AHSG is an antagonist of the TGF-β/BMP, as it is mentioned that it antagonizes the osteogenic as well as the anti-proliferative actions of TGF-β cytokines in vitro. More specifically, the 18-19 amino acid region in the AHSG molecule is identical to the TGF-β receptor type II (TBRII) and appears to be the BMP antagonist site. This domain is also designated the TGF-β receptor II homology 1 domain (TRH1), which is essential for the cytokine binding and as a result leads to the non binding with the TBRII[27]. So, inflammatory diseases characterized by low serum AHSG, such as DJD, leads to an unregulated binding of TGF-β and BMP, having further fibrosis, osteophyte and ectopic bone formation as a result[28].

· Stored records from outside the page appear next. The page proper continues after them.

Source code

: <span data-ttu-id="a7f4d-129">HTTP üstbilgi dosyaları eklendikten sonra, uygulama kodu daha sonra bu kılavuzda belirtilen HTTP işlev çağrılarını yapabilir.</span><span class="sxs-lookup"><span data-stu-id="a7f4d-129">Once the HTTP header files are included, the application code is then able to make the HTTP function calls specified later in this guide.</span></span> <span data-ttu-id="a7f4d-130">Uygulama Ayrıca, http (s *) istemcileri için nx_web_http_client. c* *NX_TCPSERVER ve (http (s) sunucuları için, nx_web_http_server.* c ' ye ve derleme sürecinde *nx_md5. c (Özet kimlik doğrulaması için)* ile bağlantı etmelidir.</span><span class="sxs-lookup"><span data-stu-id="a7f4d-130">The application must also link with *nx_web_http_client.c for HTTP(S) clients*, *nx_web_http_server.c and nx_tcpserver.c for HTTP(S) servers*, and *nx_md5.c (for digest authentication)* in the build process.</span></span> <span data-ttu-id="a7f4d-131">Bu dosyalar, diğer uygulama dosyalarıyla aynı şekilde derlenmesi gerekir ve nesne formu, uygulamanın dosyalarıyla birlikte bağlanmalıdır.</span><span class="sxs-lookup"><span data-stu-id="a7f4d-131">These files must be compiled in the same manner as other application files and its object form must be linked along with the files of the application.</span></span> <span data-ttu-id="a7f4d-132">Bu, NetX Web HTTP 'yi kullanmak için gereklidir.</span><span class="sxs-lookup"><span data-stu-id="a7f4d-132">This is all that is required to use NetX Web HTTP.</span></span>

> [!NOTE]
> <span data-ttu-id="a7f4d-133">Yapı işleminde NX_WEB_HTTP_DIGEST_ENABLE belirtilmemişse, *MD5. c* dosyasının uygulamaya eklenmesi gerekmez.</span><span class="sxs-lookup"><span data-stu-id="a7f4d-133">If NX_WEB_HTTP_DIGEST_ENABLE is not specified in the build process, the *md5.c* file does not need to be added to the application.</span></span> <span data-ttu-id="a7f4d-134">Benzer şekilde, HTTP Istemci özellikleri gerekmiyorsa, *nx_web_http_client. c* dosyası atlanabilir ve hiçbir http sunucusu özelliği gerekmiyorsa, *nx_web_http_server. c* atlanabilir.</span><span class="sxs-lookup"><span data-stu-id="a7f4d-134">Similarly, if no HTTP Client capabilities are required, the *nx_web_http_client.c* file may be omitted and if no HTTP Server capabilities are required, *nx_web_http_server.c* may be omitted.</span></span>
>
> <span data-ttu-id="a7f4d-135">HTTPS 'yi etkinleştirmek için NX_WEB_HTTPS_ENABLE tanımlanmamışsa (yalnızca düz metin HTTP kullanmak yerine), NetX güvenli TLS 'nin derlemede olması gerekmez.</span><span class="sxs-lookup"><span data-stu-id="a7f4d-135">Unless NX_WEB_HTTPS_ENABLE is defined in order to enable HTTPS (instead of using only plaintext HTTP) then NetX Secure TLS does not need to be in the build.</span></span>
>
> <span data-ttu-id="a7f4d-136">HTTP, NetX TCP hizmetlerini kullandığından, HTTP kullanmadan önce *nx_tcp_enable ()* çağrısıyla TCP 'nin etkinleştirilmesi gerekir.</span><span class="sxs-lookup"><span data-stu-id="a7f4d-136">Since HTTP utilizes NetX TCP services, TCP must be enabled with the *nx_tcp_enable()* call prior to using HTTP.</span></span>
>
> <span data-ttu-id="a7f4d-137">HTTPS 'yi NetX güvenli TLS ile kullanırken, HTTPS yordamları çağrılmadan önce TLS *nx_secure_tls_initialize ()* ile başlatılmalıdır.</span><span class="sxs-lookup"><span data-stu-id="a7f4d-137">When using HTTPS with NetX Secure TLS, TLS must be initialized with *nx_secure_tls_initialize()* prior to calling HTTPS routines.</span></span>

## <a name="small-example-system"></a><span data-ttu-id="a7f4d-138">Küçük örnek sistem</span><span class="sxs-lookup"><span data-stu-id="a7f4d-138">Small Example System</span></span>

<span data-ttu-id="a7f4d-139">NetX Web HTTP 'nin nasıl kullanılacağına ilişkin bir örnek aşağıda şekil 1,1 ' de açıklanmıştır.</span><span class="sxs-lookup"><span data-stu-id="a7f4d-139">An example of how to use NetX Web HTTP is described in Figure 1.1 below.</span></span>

During the progression of the arthritis, a down regulation of the liver production of AHSG leads to it lower serum levels[12]. Another explanation for that is likely to be the elevated figures of MMPs which are produced by the inflamed tissues, Especially, MMP-1, 3 and 9 are increased in inflamed joints. However, recent studies suggest that AHSG can be eliminated by MMPs, either systematically or locally in the joint[29]. As a result, this could lead to increased activity of the BMPs that would also lead to further progression of the arthritis.

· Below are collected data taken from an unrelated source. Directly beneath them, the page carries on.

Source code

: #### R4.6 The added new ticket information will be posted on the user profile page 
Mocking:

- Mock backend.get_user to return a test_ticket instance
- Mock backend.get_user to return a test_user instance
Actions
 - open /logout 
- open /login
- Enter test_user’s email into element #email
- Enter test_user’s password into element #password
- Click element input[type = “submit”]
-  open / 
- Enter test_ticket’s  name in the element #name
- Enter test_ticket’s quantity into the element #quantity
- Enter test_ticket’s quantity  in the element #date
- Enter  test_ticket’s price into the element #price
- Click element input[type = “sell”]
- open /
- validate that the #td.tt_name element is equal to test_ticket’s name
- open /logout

Regarding the prevention of DJD, it is important to state that the therapeutic interventions and goals should take place during the early stages of the arthritis, as chondrocytes are still able to respond to the anabolic factors[9]. The existence of a therapeutic window should be established regarding the concentration and the exposure of BMP-7. Moreover, in order to maintain the joint homeostasis it is important that other proteins such as AHSG that are down-regulators of the BMPs, should be available in order to enhance the protective role of the cytokines above.

As for the therapeutic potential of AHSG in the DJD, Rittenberg et al[30] described in 2005 the regulated release of intrarticular injections on experimental level of BMP7 by co-injection of its regulatory molecules such as AHSG in clinical trials. Moreover, besides to the regulation of BMPs, therapeutic potential of AHSG is also based on its ability to eliminate the inflammation and the local tissue destruction. In 1998, Wang et al[31] proved through examination of murine cell cultures that AHSG can be used by the local macrophages as an opsonin for macrophage deactivating molecules. Furthermore, Wang et al[32] in 2010 established the protective role of AHSG in the ischemic cerebral inflammation in animal models of rats, as well as the the suppression of sepsis mediators in late stages of sepsis in the same animal model. Also, TNF increase from lipopolysaccharide stimulated macrophages was inhibited significantly in an animal model of inflammation which was carried out by Wang et al[33] in 1997. Consequently, the co-administration of AHSG and BMPs is able to set a therapeutic intervention for the degenerative bone disease, taking into account the anti-inflammatory role of the agents above.

CONCLUSION

In conclusion, joint arthritis’ diagnosis and treatment as well as its pathophysiology have been studied during the years. However, further research seems to be essential for more effective prevention. The protein Fetuin A has the potential to be used as a biomarker of the disease, as well as a therapeutic agent for the DJD. As a result, physicians should be aware of the fetuin A as a marker of activity and also to be informed in order to have a correct approach to the patients disease and treatment, but also for additional inflammatory diseases. Besides, additional clinical studies are likely to validate the measurement of BMPs as well as AHSG serum levels as a diagnostic means in the clinical entity of DJD. The identification of AHSG levels in combination with the clinical evaluation of the patients, are not only likely to diagnose the disease in even subclinical stage but also to reduce the need for any further joint salvage procedures, such as total arthroplasty.